▶ PROBLEM DETAILS
Starting at the line that contains "right shoulder: (53, 132)", restate each line word for word through the final line of the data, keeping both ends.

▶ SUPPLIED RECORDS
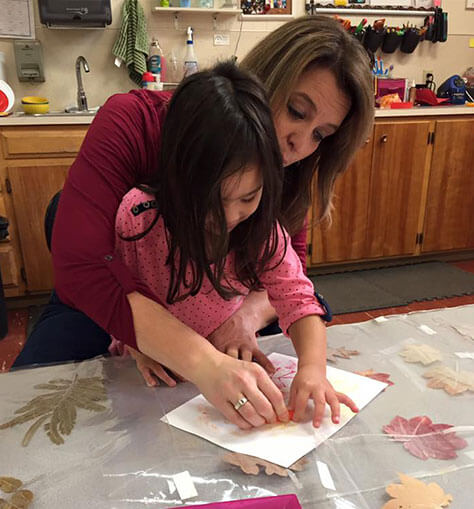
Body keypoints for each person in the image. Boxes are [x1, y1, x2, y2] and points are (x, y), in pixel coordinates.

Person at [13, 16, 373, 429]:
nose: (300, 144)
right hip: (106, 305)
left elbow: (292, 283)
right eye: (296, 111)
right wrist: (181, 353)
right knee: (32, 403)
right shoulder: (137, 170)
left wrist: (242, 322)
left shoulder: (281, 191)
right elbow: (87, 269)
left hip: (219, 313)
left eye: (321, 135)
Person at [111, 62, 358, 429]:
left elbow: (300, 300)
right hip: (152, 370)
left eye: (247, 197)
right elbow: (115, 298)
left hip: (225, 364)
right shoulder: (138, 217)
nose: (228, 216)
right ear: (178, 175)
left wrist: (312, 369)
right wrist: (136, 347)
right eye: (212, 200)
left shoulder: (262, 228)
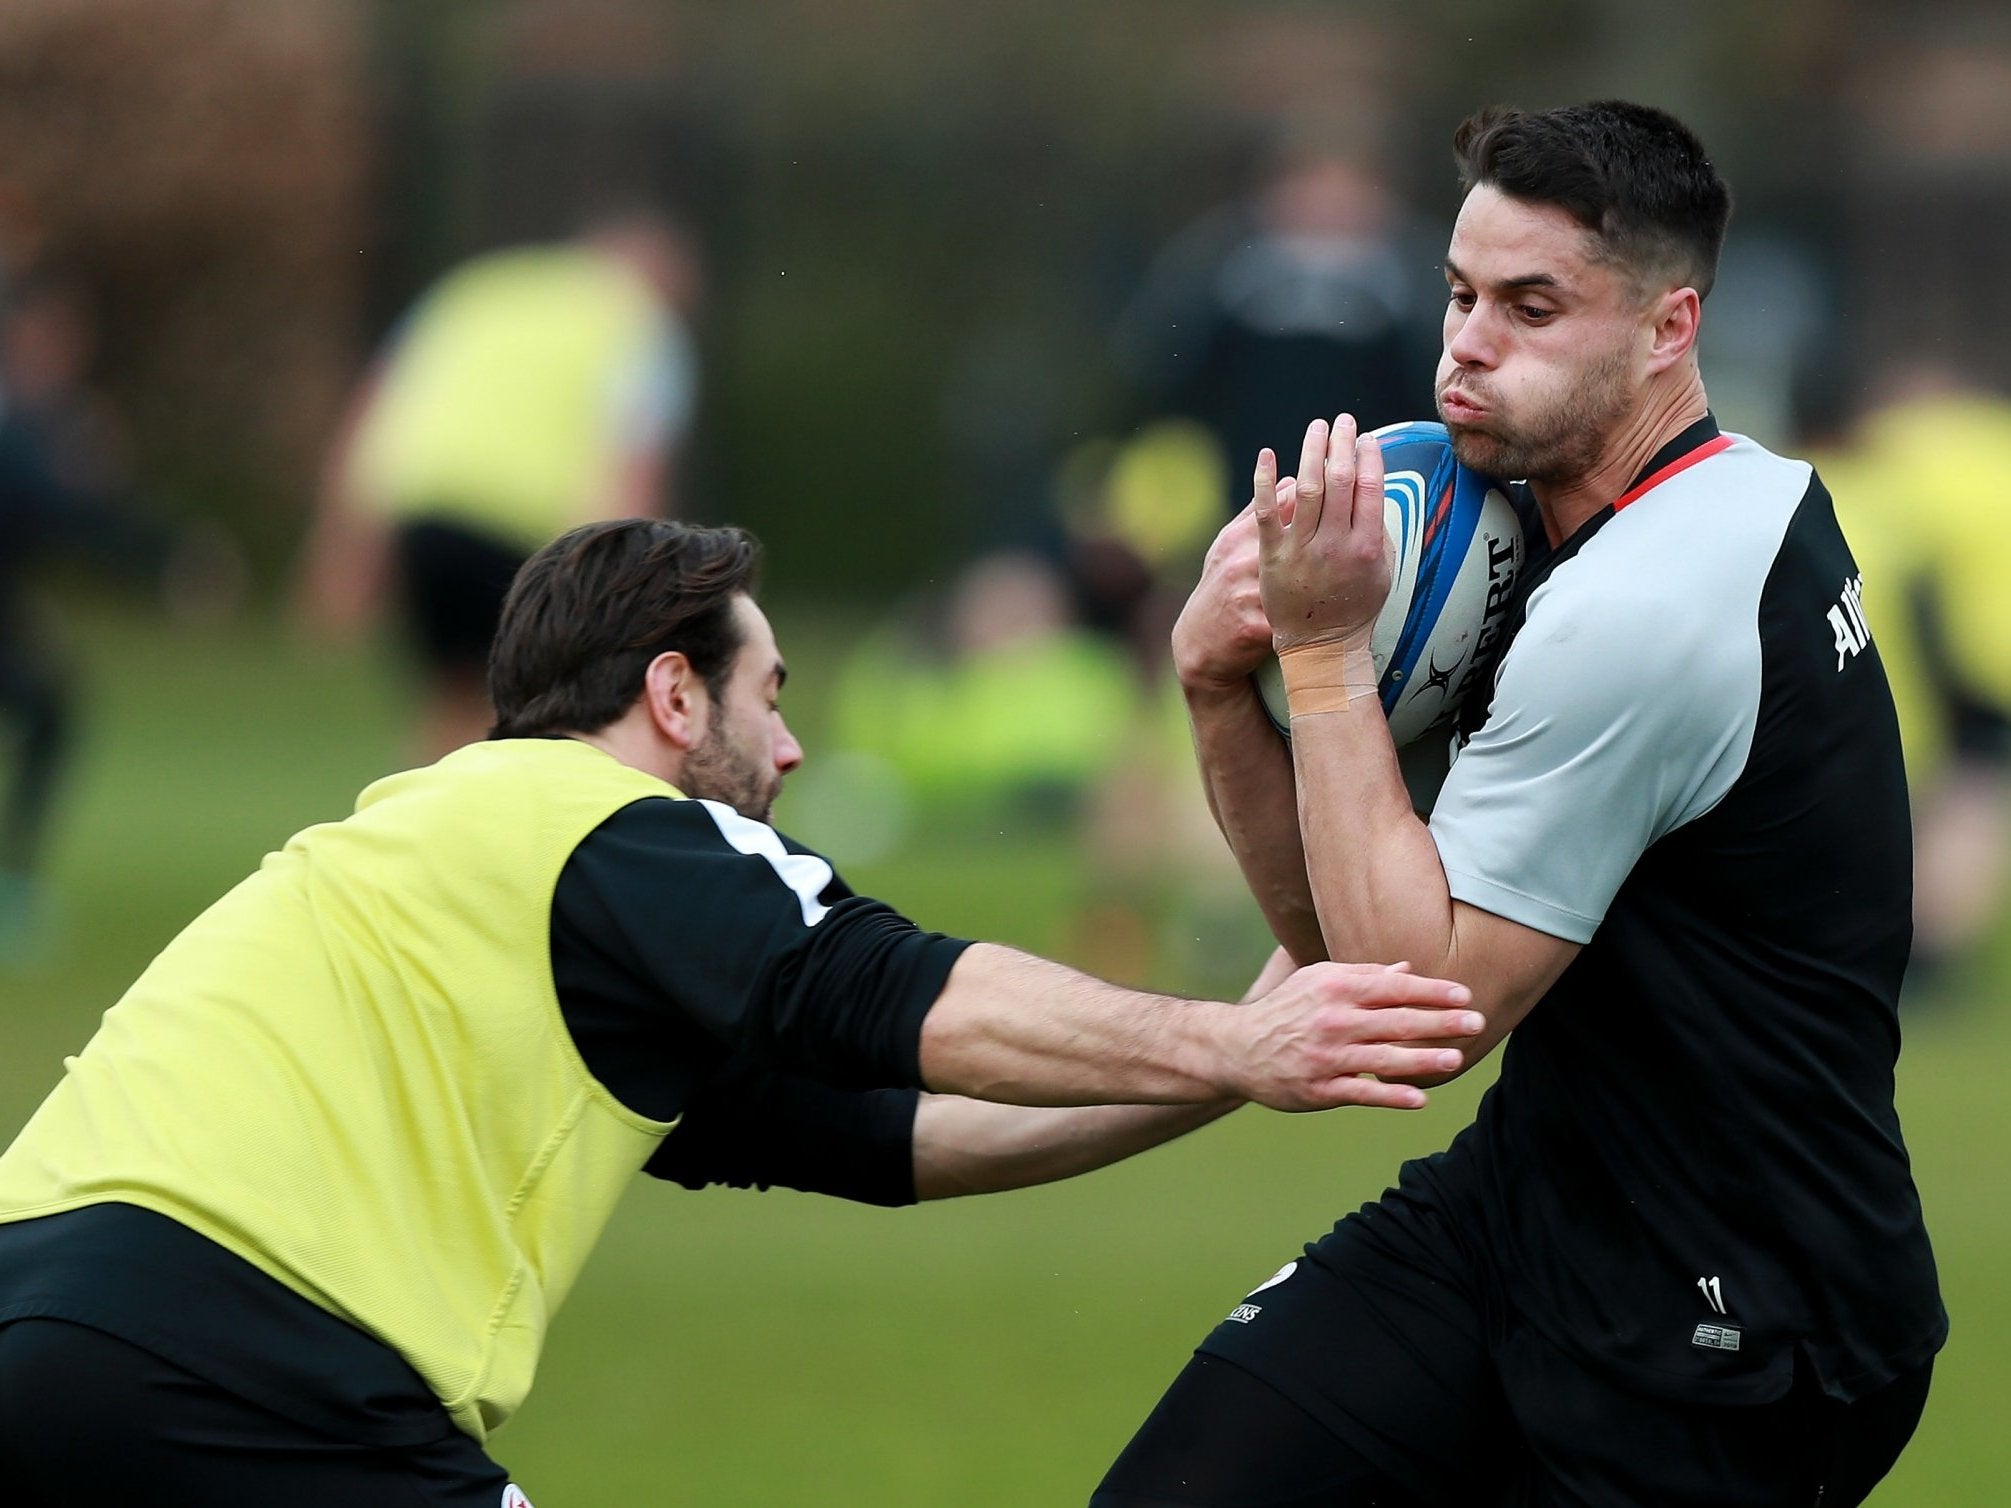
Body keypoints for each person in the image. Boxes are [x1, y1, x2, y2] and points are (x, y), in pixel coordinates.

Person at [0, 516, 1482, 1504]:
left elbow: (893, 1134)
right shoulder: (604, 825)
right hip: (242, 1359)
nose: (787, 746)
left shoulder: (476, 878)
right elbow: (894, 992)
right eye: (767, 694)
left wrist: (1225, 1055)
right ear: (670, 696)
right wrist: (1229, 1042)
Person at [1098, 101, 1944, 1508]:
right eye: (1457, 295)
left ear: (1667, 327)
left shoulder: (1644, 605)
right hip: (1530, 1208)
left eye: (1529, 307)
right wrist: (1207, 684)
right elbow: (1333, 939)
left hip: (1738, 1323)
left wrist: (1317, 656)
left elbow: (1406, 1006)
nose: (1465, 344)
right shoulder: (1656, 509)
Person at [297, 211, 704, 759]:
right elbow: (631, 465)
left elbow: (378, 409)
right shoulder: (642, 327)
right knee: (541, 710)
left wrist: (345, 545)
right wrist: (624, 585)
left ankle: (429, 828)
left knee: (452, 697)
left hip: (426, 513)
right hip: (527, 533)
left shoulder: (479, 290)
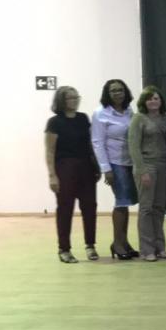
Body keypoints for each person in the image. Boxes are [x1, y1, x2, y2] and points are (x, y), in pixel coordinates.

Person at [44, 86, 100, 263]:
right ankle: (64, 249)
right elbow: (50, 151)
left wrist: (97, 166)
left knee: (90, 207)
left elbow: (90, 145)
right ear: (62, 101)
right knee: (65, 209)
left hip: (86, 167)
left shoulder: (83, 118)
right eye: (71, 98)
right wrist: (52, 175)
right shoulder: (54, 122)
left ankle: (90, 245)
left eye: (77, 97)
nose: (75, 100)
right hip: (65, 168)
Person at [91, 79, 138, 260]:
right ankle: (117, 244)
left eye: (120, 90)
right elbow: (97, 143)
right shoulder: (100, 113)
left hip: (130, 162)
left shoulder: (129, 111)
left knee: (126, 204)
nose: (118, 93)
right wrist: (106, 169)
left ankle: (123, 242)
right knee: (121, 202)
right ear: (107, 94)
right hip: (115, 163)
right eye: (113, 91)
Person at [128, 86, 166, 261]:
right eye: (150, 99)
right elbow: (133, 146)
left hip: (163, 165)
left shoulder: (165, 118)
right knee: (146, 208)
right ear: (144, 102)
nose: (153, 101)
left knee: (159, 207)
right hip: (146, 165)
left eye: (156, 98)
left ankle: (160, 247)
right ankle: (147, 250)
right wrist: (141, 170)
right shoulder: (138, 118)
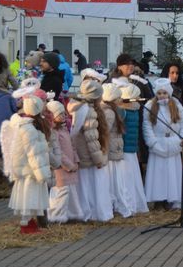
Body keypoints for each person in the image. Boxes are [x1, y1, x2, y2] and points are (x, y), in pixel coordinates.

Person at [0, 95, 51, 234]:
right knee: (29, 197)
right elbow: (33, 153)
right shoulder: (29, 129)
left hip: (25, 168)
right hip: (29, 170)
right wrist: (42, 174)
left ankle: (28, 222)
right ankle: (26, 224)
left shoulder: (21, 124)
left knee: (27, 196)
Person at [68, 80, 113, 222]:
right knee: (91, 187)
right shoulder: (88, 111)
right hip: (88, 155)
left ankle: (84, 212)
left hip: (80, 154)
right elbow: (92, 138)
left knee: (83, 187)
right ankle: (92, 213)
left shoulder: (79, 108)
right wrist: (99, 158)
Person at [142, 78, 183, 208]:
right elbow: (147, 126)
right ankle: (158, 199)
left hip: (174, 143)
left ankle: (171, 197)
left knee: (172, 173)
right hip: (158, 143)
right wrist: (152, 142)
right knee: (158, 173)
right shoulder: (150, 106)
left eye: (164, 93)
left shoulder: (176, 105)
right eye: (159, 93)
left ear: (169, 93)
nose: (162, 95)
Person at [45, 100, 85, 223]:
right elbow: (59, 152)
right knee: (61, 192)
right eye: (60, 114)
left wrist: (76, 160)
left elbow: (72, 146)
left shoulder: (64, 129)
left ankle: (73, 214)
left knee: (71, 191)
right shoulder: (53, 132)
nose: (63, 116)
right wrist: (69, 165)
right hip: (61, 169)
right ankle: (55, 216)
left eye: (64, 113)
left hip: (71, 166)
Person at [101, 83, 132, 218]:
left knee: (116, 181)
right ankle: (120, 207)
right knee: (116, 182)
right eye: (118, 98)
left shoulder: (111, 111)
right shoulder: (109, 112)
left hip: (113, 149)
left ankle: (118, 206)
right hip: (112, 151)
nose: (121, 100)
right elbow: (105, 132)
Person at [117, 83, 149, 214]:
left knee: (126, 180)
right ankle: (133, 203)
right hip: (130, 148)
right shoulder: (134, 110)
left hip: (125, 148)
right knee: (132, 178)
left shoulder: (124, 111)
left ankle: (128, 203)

▶ ANSWER TO THE PROBLEM
right shoulder: (53, 132)
nose: (63, 116)
right wrist: (69, 165)
right hip: (61, 169)
right ankle: (55, 216)
left eye: (64, 113)
left hip: (71, 166)
Person at [101, 83, 132, 218]:
left knee: (116, 181)
right ankle: (120, 207)
right knee: (116, 182)
right eye: (118, 98)
left shoulder: (111, 111)
right shoulder: (109, 112)
left hip: (113, 149)
left ankle: (118, 206)
right hip: (112, 151)
nose: (121, 100)
right elbow: (105, 132)
Person at [117, 83, 149, 214]:
left knee: (126, 180)
right ankle: (133, 203)
right hip: (130, 148)
right shoulder: (134, 110)
left hip: (125, 148)
right knee: (132, 178)
left shoulder: (124, 111)
left ankle: (128, 203)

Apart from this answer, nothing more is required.